The Pistons were deflated, but emboldened. In fact, they were almost miffed when asked about extracting consolation from defeat. Stan Van Gundy was especially mad at himself for a lack of tactical adjustments, when the Cavaliers went to a smaller lineup and put Love in the middle. That spread the floor for James, who spread the passes to Love and Irving, who bombed away.

“I’m not really looking to try to stay close,” Van Gundy said. “That’s not really my objective. We’re here to try to win games and we didn’t get it done, and I think I had a considerable amount to do with that. So no, I’m not very happy.”

'We competed tremendously'

This wasn’t even posturing by the coach of a young team trying to grow up quickly. Jackson was the only member of the starting lineup who had ever appeared in an NBA playoff game, while James has played in the past five NBA Finals.

But the Pistons played like they belonged, until the end. With Marcus Morris and Kentavious Caldwell-Pope scorching on 3-pointers, the Pistons kept scrapping back. There were 17 lead changes and 21 ties, until Love hit back-to-back 3-pointers to nudge Cleveland ahead 94-90.

“We competed tremendously, it’s just unfortunate we couldn’t get a win,” Jackson said. “I love this team. I love that we fear nobody. Experience is going to be our best teacher. We’re gonna learn on the fly, gonna continue to compete, continue to get in your face and not back down to anybody. We think we’re one of the better teams in the league, and we really think we have a chance to show we’re the better team in the series.”

They had a great chance in Game 1, and I imagine they’ll duplicate the tenacity in Game 2 Wednesday night. But it’s impossible to imagine them duplicating 15-for-29 3-point shooting. In the first half, the Pistons were doing their finest Middle Tennessee State impression, hitting 10-of-16.

Then the Cavaliers cranked up the defense, something the Pistons are still learning to do. Rookie Stanley Johnson was as tough as anyone, helping hold James to 22 points. In fact, that was one of Van Gundy’s tactical errors, and he admitted he should’ve played Johnson more than Tobias Harris, who struggled. The Pistons also should’ve found a way to adjust to Love, who kept pulling Andre Drummond away from the basket, rendering the NBA’s leading rebounder less effective.

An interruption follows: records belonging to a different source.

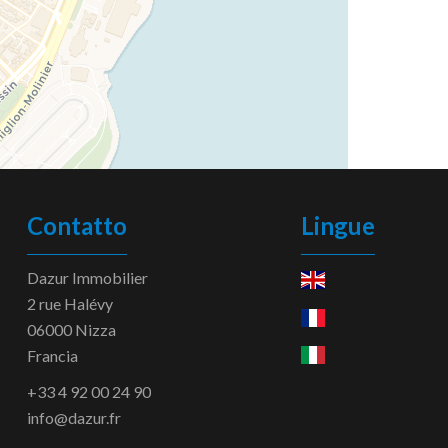
Contatto
Lingue
Dazur Immobilier
2 rue Halévy
06000
Nizza
Francia
+33 4 92 00 24 90
info@dazur.fr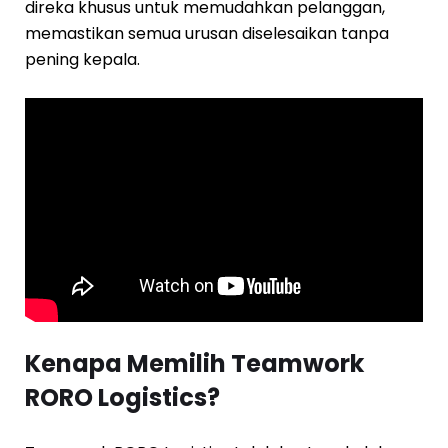
direka khusus untuk memudahkan pelanggan,
memastikan semua urusan diselesaikan tanpa
pening kepala.
Kenapa Memilih Teamwork
RORO Logistics?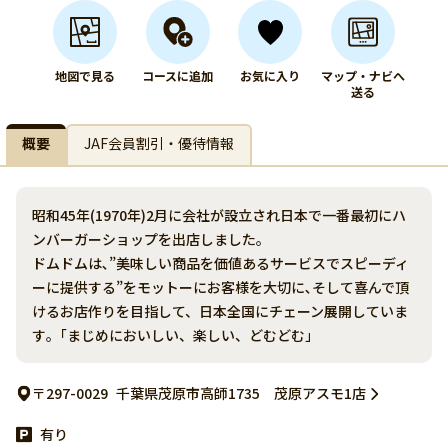
地図で見る
コースに追加
お気に入り
マップ・ナビへ
送る
概要
JAF会員割引・優待情報
昭和45年(1970年)2月に会社が設立され日本で一番最初にハ
ンバーガーショップを出店しました｡
ドムドムは､”美味しい商品を価値あるサービスでスピーディ
ーに提供する”をモットーにお客様を大切に､そして喜んで頂
けるお店作りを目指して、日本全国にチェーン展開していま
す｡「まじめにおいしい、楽しい、どむどむ」
〒297-0029
千葉県茂原市高師1735 茂原アスモ1店
有り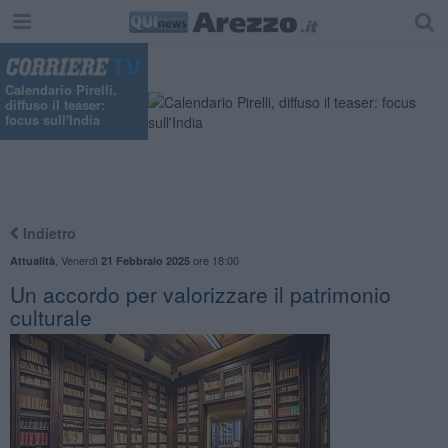
Calendario Pirelli,
diffuso il teaser:
focus sull'India
Indietro
,
Venerdì
ore 18:00
Attualità
21 Febbraio 2025
Un accordo per valorizzare il patrimonio
culturale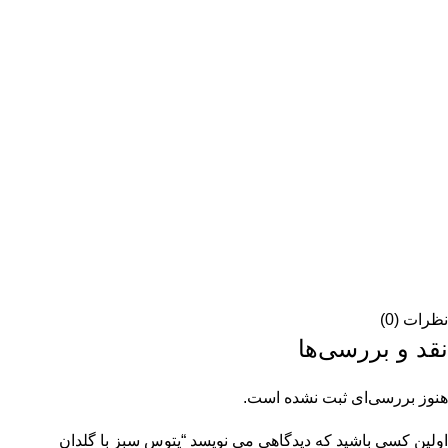
نظرات (0)
نقد و بررسی‌ها
هنوز بررسی‌ای ثبت نشده است.
اولین کسی باشید که دیدگاهی می نویسد “پتوس سبز با گلدان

But for the Pistons, there was no backing down, which is mostly good, and sometimes problematic. With 3:24 left and trailing 96-92, Jackson thought he was fouled on a shot, threw his arms up and gestured several times, and was called for a technical. That’s the downside to youthful spirit. The upside is, Jackson drove right back, converted a three-point play and kept it close.

Competing, completing

Van Gundy hated the technical, but loved his team’s passion.

“I’m proud of the way they competed, proud of the way they weathered the storms,” Van Gundy said. “I think (Jackson) knows the message – you cannot get a technical foul there. I understand you’re frustrated and you think you got fouled, doesn’t matter. We don’t have the margin for error against this team.”

Jackson got the message, but didn’t necessarily agree with it.

“Nah, I wish I’d gotten the call, I wish they’d seen me get slapped on the arm,” Jackson said. “It felt to me blatantly obvious. I had to let them know.”

The Pistons let the Cavs and the NBA know a few things, including that they’re capable of competing in a high-intensity playoff environment against an elite team. Competing in these games is a very important step – completing them is the next one.